Extend the East Asian studies course listing from the point where it ends, keeping its entry format.
#### Extract
HIS 207 / EAS 207 / MED 207

History of East Asia to 1800

Professor/Instructor

Thomas Donald Conlan, Xin Wen

General introduction to major themes in the cultural, intellectual, and institutional history of China and Japan, with some attention to Korea and Southeast Asia. Two lectures, one preceptorial.

HIS 208 / EAS 208

East Asia since 1800

Professor/Instructor

Federico Marcon

An introduction to the history of modern East Asia, examining the inter-related histories of Korea, Japan, and China since 1800 and their relationships with the wider world. Major topics include: trade, cultural exchanges, reform and revolution, war, colonialism, Cold War geopolitics, socialism. Two lectures, one preceptorial.

ART 216 / EAS 213

Aesthetics and Politics of Chinese Painting

Professor/Instructor

Cheng-hua Wang

Thematic introduction to the role of painting in Chinese cultural history, with attention to the interaction of stylistic standards, materials, and techniques; the impact of regional geographies on landscape painting; the influence of class, gender, and social behavior on figure painting; the engagement of art with traditional philosophies and 20th-century socialism; and the shape of time in art-historical development. For department majors, this course satisfies the Group 2 distribution requirement. Three lectures.

ART 217 / EAS 217

The Arts of Japan

Professor/Instructor

Andrew Mark Watsky

Surveys arts of Japan from the pre-historic period through the present day. Painting, sculpture, and architecture form the core of study. Examines critical role of other forms, including calligraphy, lacquer, and ceramics. Takes close account of the broader cultural and historical contexts in which art was made. Topics include ongoing tension in Japanese art between foreign and indigenous, role of ritual in Japan's visual arts, re-uses of the past, changing loci of patronage, and formats and materials of Japanese art. For department majors, this course satisfies the Group 1, 2, or 3 distribution requirement. Two lectures, one preceptorial.

EAS 218 / HIS 209 / MED 209

The Origins of Japanese Culture and Civilization: A History of Japan until 1600

Professor/Instructor

Thomas Donald Conlan

This course is designed to introduce the culture and history of Japan, and to examine how one understands and interprets the past. In addition to considering how a culture, a society, and a state develop, we will try to reconstruct the tenor of life in "ancient" and "medieval" Japan and chart how patterns of Japanese civilization shifted through time.
########
#### Supplied entries
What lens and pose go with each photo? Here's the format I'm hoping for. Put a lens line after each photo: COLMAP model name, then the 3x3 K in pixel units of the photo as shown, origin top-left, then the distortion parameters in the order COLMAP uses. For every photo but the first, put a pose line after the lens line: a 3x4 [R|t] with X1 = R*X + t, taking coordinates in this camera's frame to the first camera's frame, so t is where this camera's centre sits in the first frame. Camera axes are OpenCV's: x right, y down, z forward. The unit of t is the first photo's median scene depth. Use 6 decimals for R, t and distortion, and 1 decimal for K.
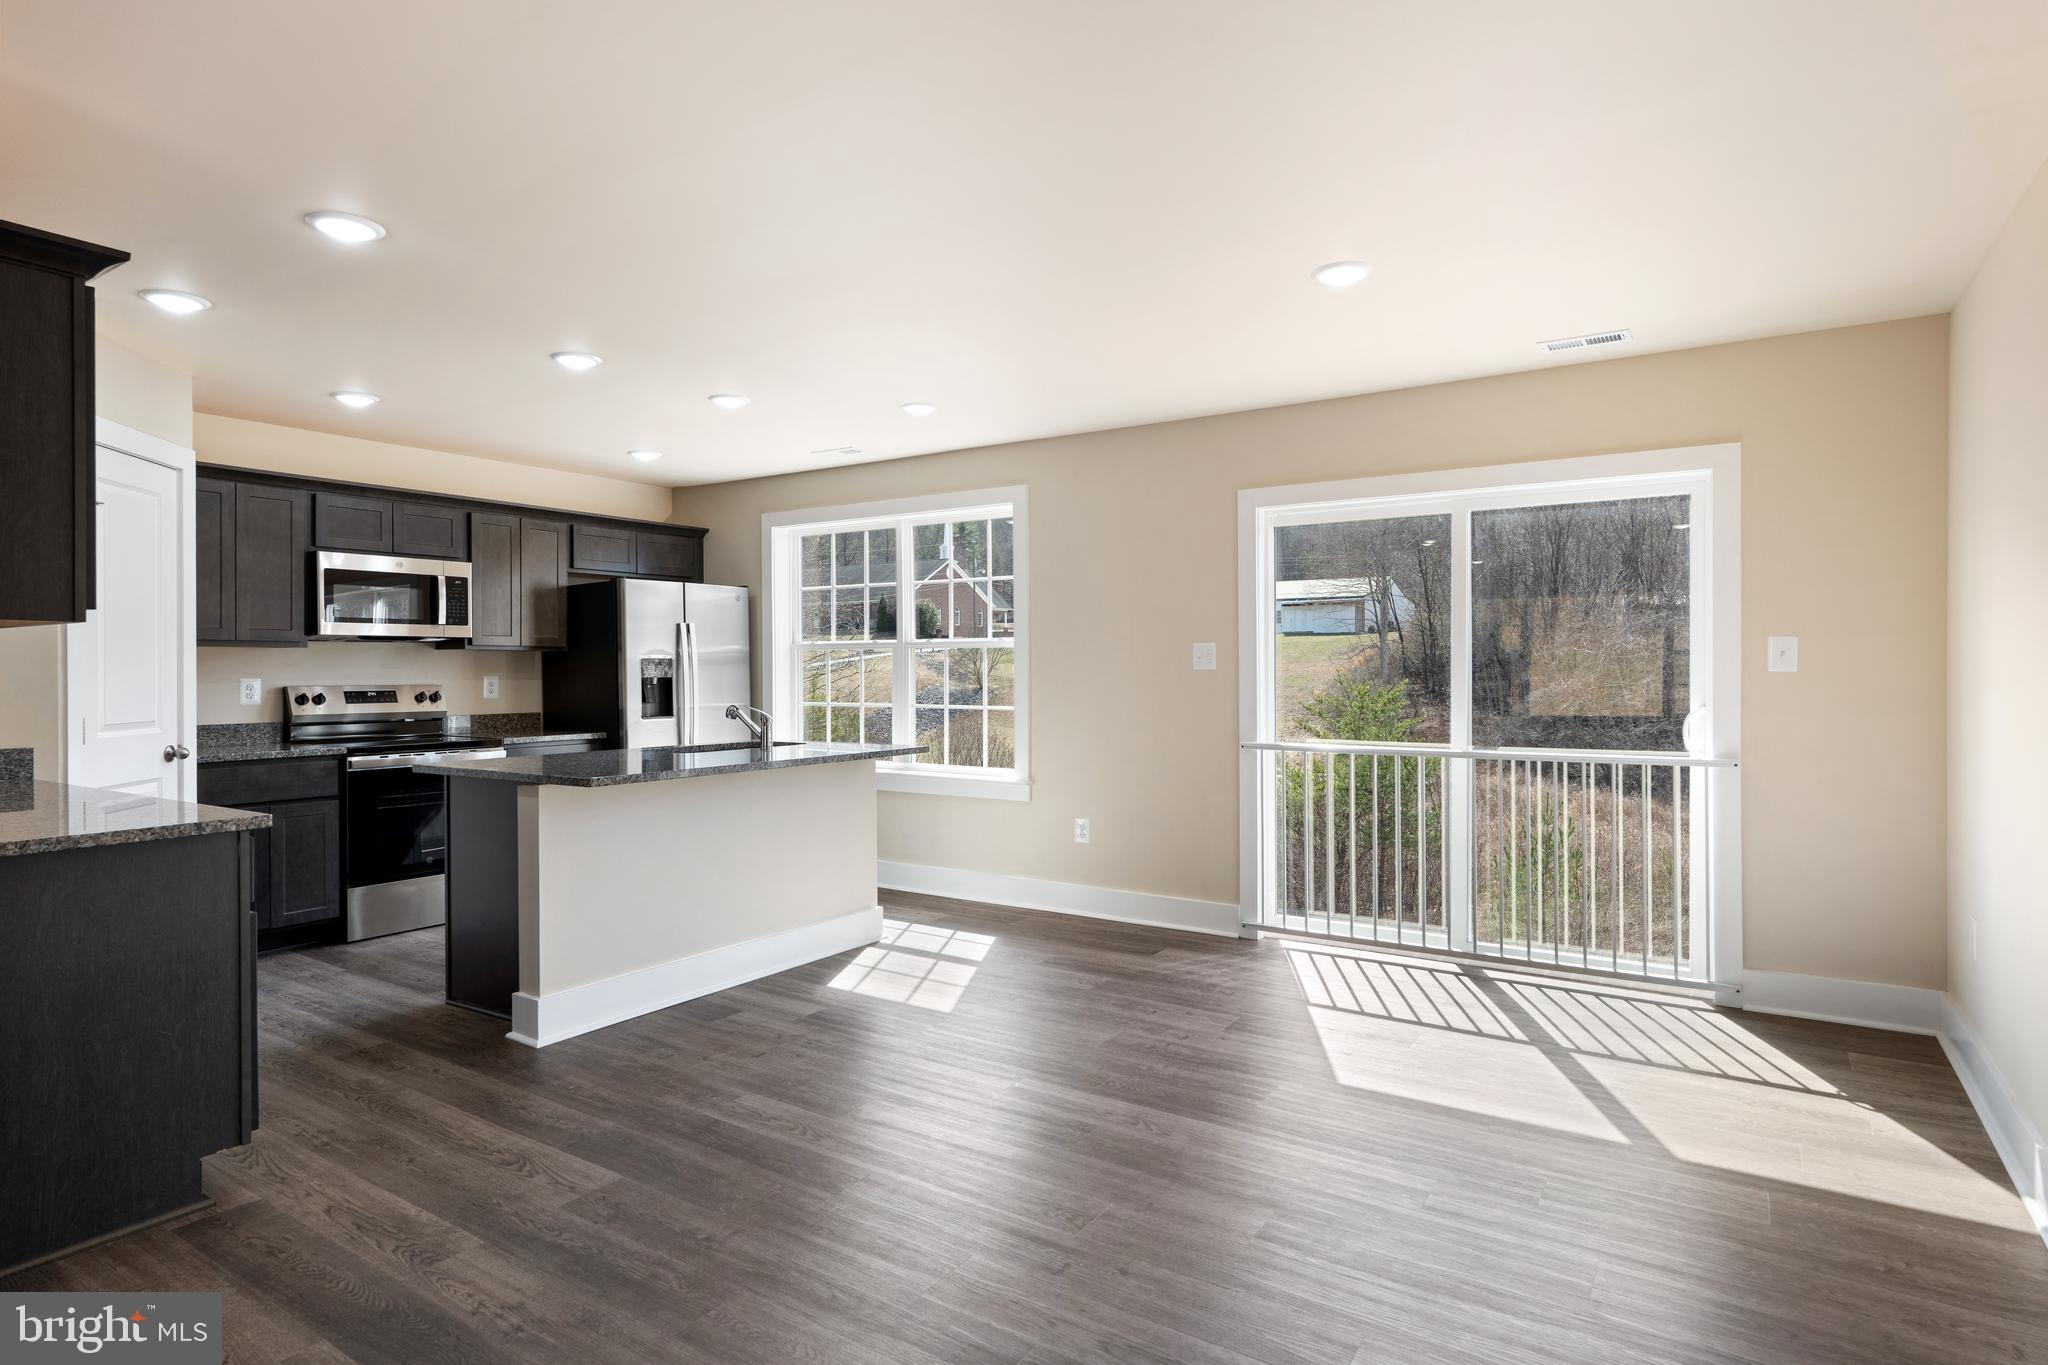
lens RADIAL K [[1094.7, 0, 1021.3], [0, 1094.7, 672.4], [0, 0, 1]] dist [-0.003310, 0.001313]
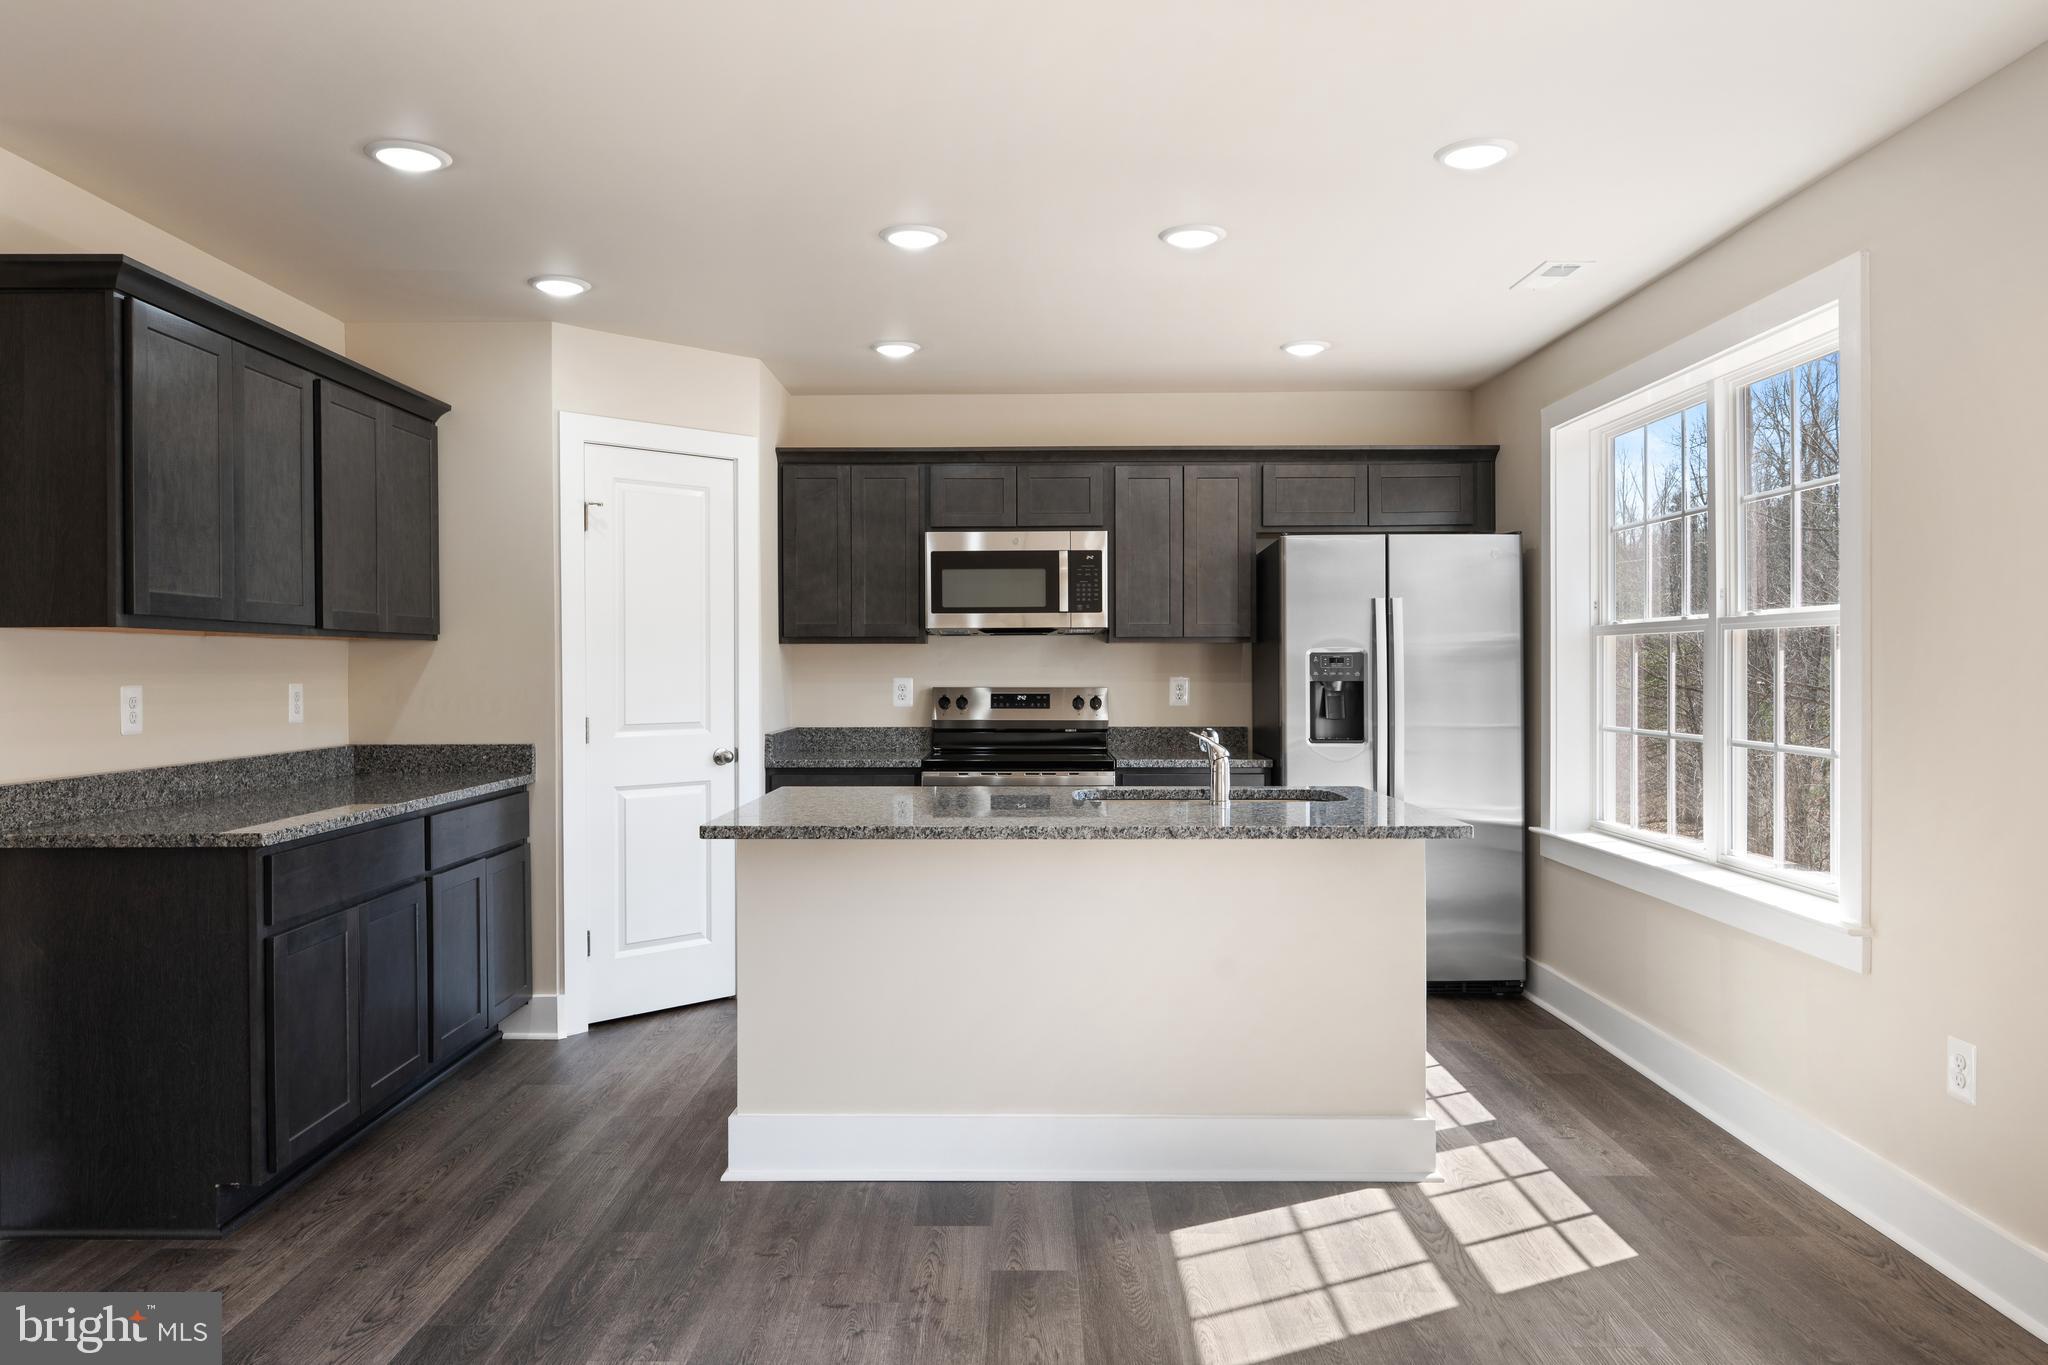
lens RADIAL K [[1375.8, 0, 1024.6], [0, 1375.8, 685.5], [0, 0, 1]] dist [-0.001988, -0.002073]
pose [[0.548119, 0.013955, -0.836284, 0.321786], [-0.002323, 0.999882, 0.015162, -0.006080], [0.836397, -0.006368, 0.548087, 0.473657]]
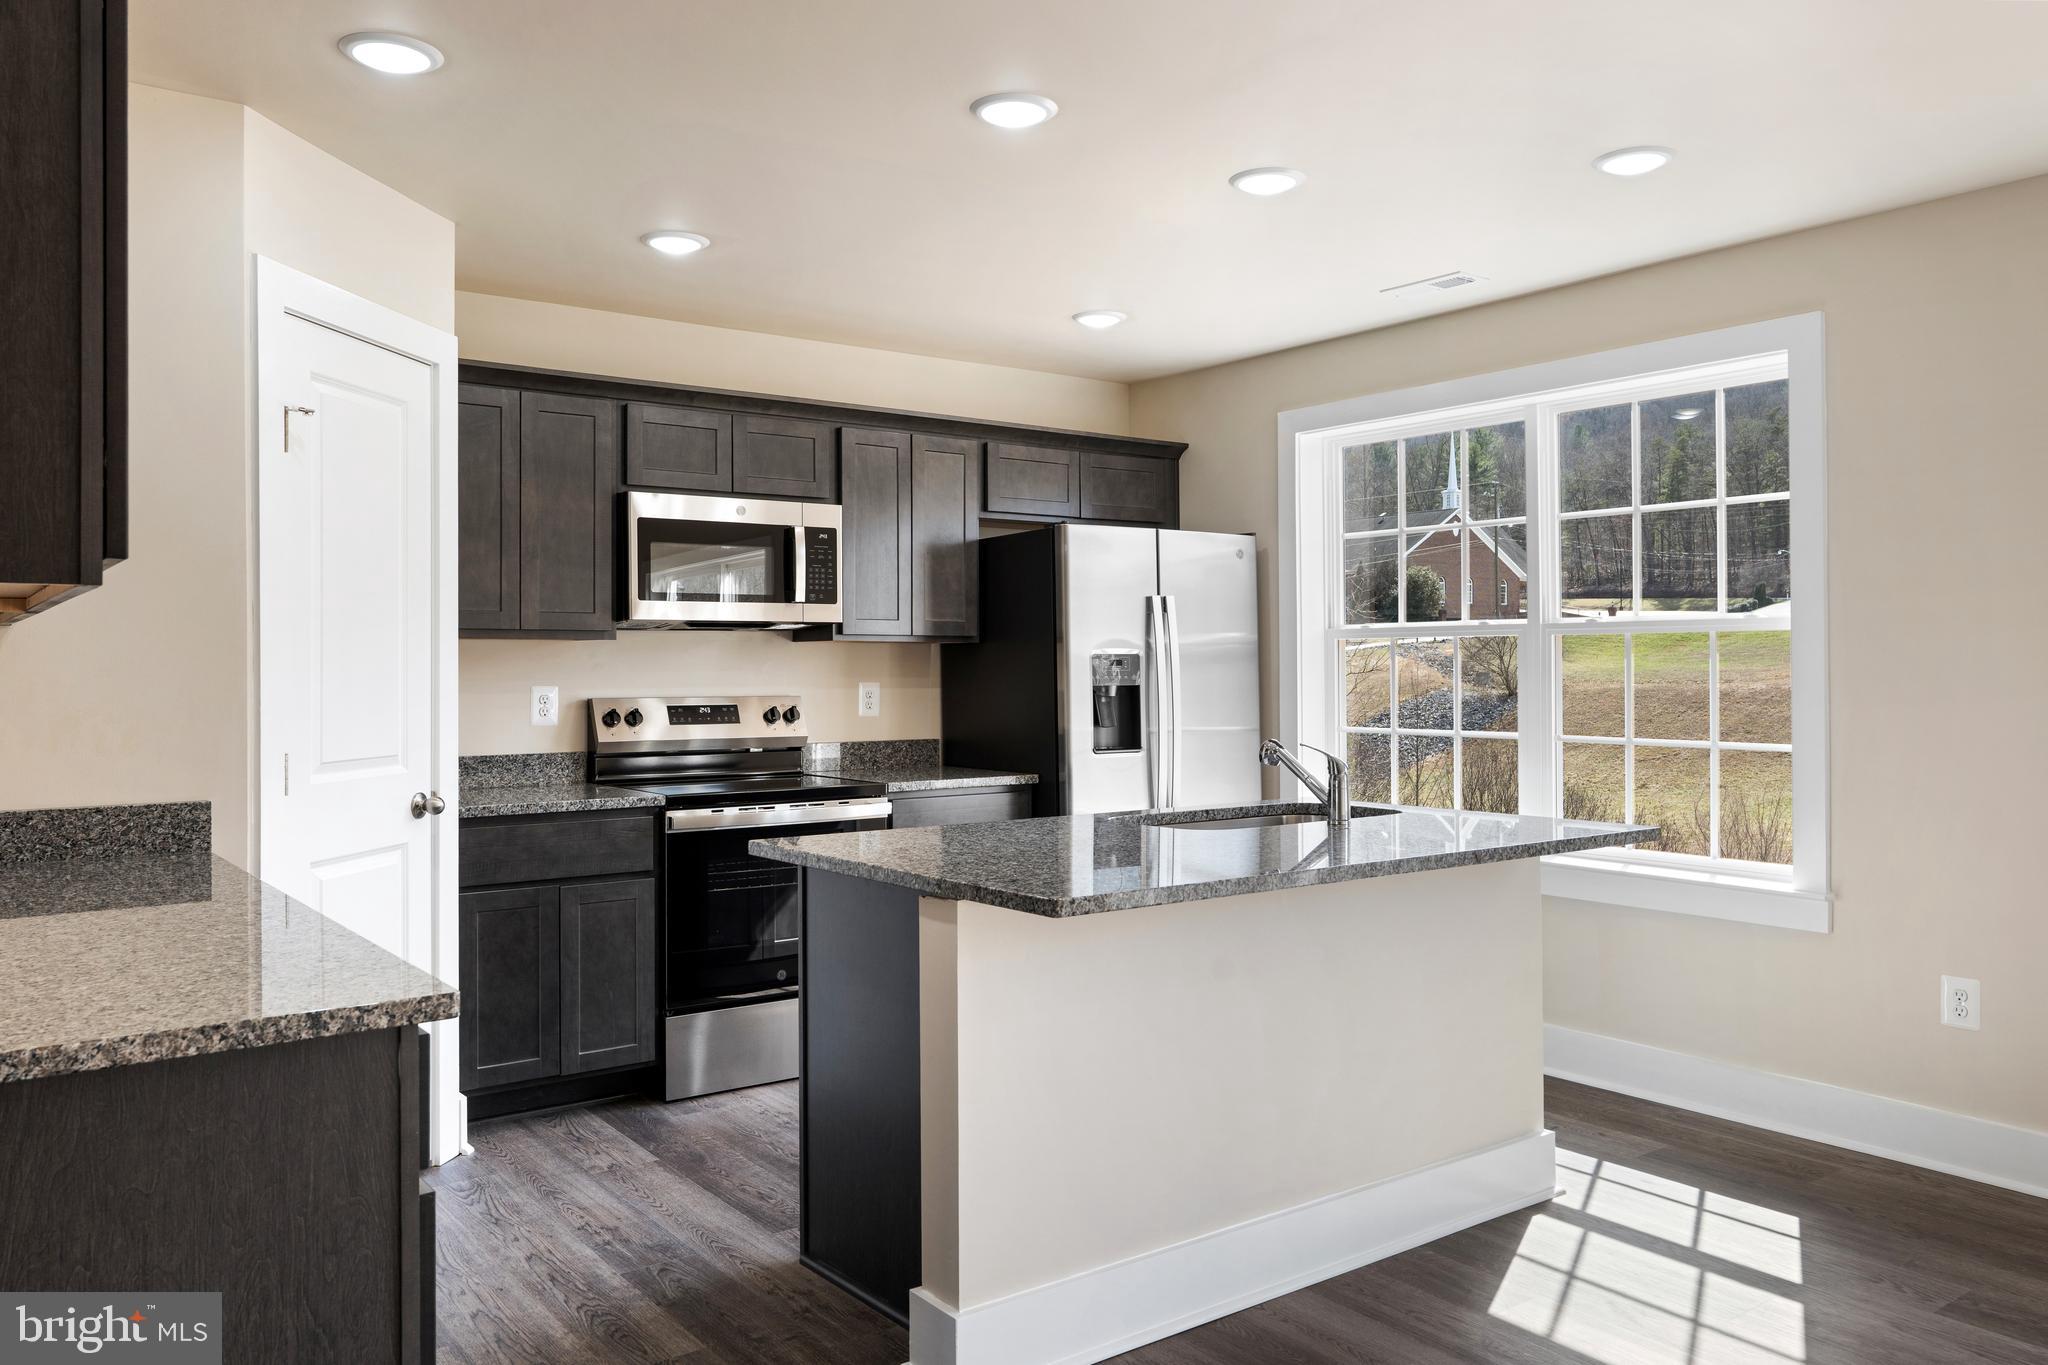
lens RADIAL K [[1488.5, 0, 1018.0], [0, 1488.5, 663.6], [0, 0, 1]] dist [0.000449, 0.003097]
pose [[0.939916, -0.001234, -0.341403, -0.125196], [-0.000380, 0.999989, -0.004662, -0.004497], [0.341405, 0.004511, 0.939905, 0.250276]]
########
(Answer for this exercise)
EAS 219

Japanese Literature to 1800: The Major Texts

Professor/Instructor

Brian R. Steininger

This course provides an introduction to the Japanese literary tradition, with a focus on narratives of passion and renunciation. Love poems are found among the earliest Japanese writings, but they stand side-by-side with Buddhist-influenced works that stress the suffering inherent in emotional attachment. We will trace this binary of longing and denial through early folksongs, palace gossip, pious sermons, and ghostly pantomimes, against the changing backdrop of Japan's social and intellectual history. No knowledge of Japanese required.

EAS 221

Introduction to Modern Japanese Literature

Professor/Instructor

Atsuko Ueda

The course will cover major writers and works of the 20th century. We will examine how Japanese writers responded to modern fictional and linguistic forms imported from the West, how they negotiated what they had inherited from their long and illustrious literary past, and how postwar writers view their newly "democratized" world.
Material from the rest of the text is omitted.